Of the thousands of protesters in Washington, D.C., that day, about 800 went into the Capitol, police have said.

Edwards’ testimony before the Jan. 6 Committee also indicated she was among officers confronted by a group of right-wing Proud Boys that included West Virginia resident Jeffery Finley.

Jeffery Finley

Finley, a Martinsburg resident, has pleaded guilty to a federal charge of entering a restricted building because he was among the crowd surging into the U.S. Capitol. His sentencing hearing is set for 2 p.m. July 19 in federal court in Washington, D.C. Finley has been described as the leader of the West Virginia chapter of the Proud Boys.

Finley was among many of the Proud Boys leaders that day, including Ethan Nordean, Joseph Biggs and Zachary Rehl.

As members of the Proud Boys approached a barricaded area at the pedestrian entrance to the Capitol, Finley saw a leader from Florida, Joseph Biggs, lead the crowd in chants: “Whose house? Our house!” and “Whose Capitol? Our Capitol!”

According to the federal documents, Finley witnessed someone in the crowd start to tear down the barricades. The man, Ryan Samsel, has alleged that Biggs pressured him to start pushing down the barricades. The crowd, including members of the Proud Boys, began rushing forward. “To Finley, there appeared to be a coordinated effort to pull the barricades apart,” according to documents in his federal case.

Edwards described those same events from her point of view. They occurred before she was sprayed with the chemical irritant.

“The crowd had kind of gathered there. It was the crowd led by Joseph Biggs,” she said. She continued, “Joseph Biggs had a megaphone and he started talking about things relating to Congress and then the tables started turning.” She said his rhetoric turned to the Capitol Police.

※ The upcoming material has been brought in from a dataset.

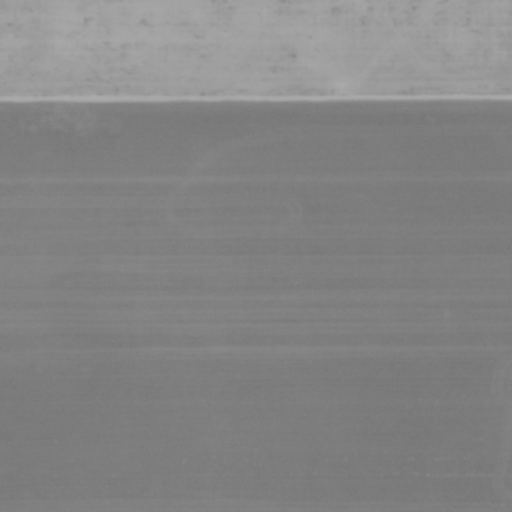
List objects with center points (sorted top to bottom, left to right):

“I know when I’m being turned into a villain,” Edwards told the committee, “and that’s when I turned toward my sergeant and stated the understatement of the century. I said, ‘Sarge, I think we’re going to need a few more people down here.”

Edwards described seeing Biggs and Samsel talking right before the crowd approached the barricades. She said a few officers began holding onto the bike rack barriers to try to maintain them. “I felt the bike rack come on top of my head, and I was pushed backwards, and my foot caught the stair behind me, and my chin hit the handrail and at that point I had blacked out, but the back of my head clipped the concrete stairs behind me.”

Edwards told members of the Jan. 6 Committee the violence of that day made a lasting impression.

“I can just remember my breath catching in my throat because what I saw was just a war scene. It was something like I’d seen out of the movies,” she said. “I couldn’t believe my eyes. There were officers on the ground. They were bleeding. They were throwing up. I mean, I saw friends with blood all over their faces. I was slipping in people’s blood.

“I was catching people as they fell. It was carnage. It was chaos. I can’t even describe what I saw. Never in my wildest dreams did I think that as a police officer, as a law enforcement officer that I would find myself in the middle of a battle. I’m trained to detain a couple of subjects and handle a crowd, but I’m not combat trained, and that day it was just hours of hand-to-hand combat.”